Copy, word for word, the lines of the entries below between the one with "photomicrograph exhibits skin" and the one with "image demonstrates unremarkable", inclusive, and leave out everything else.

▬▬▬

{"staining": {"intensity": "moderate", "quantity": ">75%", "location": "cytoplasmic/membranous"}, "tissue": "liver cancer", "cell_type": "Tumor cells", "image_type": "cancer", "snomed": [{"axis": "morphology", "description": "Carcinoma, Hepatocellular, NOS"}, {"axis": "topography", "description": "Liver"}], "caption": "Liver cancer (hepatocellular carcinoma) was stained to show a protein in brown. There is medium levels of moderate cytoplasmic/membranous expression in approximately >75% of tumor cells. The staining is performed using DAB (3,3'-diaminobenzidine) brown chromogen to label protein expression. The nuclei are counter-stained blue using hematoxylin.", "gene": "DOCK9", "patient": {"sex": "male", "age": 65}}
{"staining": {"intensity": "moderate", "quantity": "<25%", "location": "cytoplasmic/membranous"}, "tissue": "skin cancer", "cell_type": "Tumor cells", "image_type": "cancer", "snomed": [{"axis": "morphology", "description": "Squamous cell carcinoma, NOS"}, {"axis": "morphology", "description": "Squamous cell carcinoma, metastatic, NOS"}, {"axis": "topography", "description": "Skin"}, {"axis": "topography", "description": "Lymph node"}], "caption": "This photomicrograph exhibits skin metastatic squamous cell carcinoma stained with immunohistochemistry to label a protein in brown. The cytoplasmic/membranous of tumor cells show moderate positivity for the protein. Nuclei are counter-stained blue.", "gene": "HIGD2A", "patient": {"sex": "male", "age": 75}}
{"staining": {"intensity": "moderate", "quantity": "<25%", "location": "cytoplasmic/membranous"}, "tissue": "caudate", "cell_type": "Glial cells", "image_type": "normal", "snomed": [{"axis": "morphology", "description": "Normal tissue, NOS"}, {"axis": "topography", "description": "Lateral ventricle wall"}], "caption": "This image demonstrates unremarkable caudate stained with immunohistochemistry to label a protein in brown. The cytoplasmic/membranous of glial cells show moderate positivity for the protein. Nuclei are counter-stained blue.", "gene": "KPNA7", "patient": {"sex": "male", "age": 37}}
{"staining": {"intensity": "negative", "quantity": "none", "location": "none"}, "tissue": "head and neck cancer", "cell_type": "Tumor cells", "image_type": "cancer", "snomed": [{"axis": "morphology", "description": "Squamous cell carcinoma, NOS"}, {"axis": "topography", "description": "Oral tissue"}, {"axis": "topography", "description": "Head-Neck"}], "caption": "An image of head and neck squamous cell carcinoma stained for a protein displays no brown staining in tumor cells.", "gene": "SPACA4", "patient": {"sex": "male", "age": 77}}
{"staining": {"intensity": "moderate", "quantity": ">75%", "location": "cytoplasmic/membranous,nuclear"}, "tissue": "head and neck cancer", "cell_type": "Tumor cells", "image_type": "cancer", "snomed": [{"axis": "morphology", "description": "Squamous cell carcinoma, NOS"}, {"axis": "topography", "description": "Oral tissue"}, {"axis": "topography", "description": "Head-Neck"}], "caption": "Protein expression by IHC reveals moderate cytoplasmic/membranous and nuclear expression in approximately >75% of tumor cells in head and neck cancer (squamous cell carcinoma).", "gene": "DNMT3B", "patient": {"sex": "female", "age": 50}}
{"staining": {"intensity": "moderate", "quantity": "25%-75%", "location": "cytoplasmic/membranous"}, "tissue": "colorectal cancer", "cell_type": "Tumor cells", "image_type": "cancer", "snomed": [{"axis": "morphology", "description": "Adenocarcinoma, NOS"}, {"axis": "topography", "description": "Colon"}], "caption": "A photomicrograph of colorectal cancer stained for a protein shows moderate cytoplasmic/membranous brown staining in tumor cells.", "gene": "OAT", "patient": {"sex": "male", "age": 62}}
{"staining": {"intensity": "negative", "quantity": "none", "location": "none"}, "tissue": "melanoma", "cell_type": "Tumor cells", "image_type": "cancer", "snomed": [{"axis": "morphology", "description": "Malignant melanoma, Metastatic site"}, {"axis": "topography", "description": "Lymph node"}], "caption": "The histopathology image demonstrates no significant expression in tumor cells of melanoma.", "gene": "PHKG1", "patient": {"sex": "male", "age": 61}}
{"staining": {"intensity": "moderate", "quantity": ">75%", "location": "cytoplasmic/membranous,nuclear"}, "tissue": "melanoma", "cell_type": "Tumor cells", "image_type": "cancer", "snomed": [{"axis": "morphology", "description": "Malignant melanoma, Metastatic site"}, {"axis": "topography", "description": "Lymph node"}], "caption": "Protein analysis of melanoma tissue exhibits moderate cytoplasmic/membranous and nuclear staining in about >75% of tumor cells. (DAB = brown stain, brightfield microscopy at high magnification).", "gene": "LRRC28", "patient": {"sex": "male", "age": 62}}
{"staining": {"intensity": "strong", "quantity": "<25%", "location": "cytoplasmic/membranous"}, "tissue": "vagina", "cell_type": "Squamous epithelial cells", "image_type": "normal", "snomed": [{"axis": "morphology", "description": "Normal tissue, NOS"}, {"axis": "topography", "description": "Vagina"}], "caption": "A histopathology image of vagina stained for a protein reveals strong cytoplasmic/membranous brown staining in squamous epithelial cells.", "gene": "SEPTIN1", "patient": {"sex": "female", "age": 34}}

▬▬▬

- _Expected answer_:
{"staining": {"intensity": "moderate", "quantity": "<25%", "location": "cytoplasmic/membranous"}, "tissue": "skin cancer", "cell_type": "Tumor cells", "image_type": "cancer", "snomed": [{"axis": "morphology", "description": "Squamous cell carcinoma, NOS"}, {"axis": "morphology", "description": "Squamous cell carcinoma, metastatic, NOS"}, {"axis": "topography", "description": "Skin"}, {"axis": "topography", "description": "Lymph node"}], "caption": "This photomicrograph exhibits skin metastatic squamous cell carcinoma stained with immunohistochemistry to label a protein in brown. The cytoplasmic/membranous of tumor cells show moderate positivity for the protein. Nuclei are counter-stained blue.", "gene": "HIGD2A", "patient": {"sex": "male", "age": 75}}
{"staining": {"intensity": "moderate", "quantity": "<25%", "location": "cytoplasmic/membranous"}, "tissue": "caudate", "cell_type": "Glial cells", "image_type": "normal", "snomed": [{"axis": "morphology", "description": "Normal tissue, NOS"}, {"axis": "topography", "description": "Lateral ventricle wall"}], "caption": "This image demonstrates unremarkable caudate stained with immunohistochemistry to label a protein in brown. The cytoplasmic/membranous of glial cells show moderate positivity for the protein. Nuclei are counter-stained blue.", "gene": "KPNA7", "patient": {"sex": "male", "age": 37}}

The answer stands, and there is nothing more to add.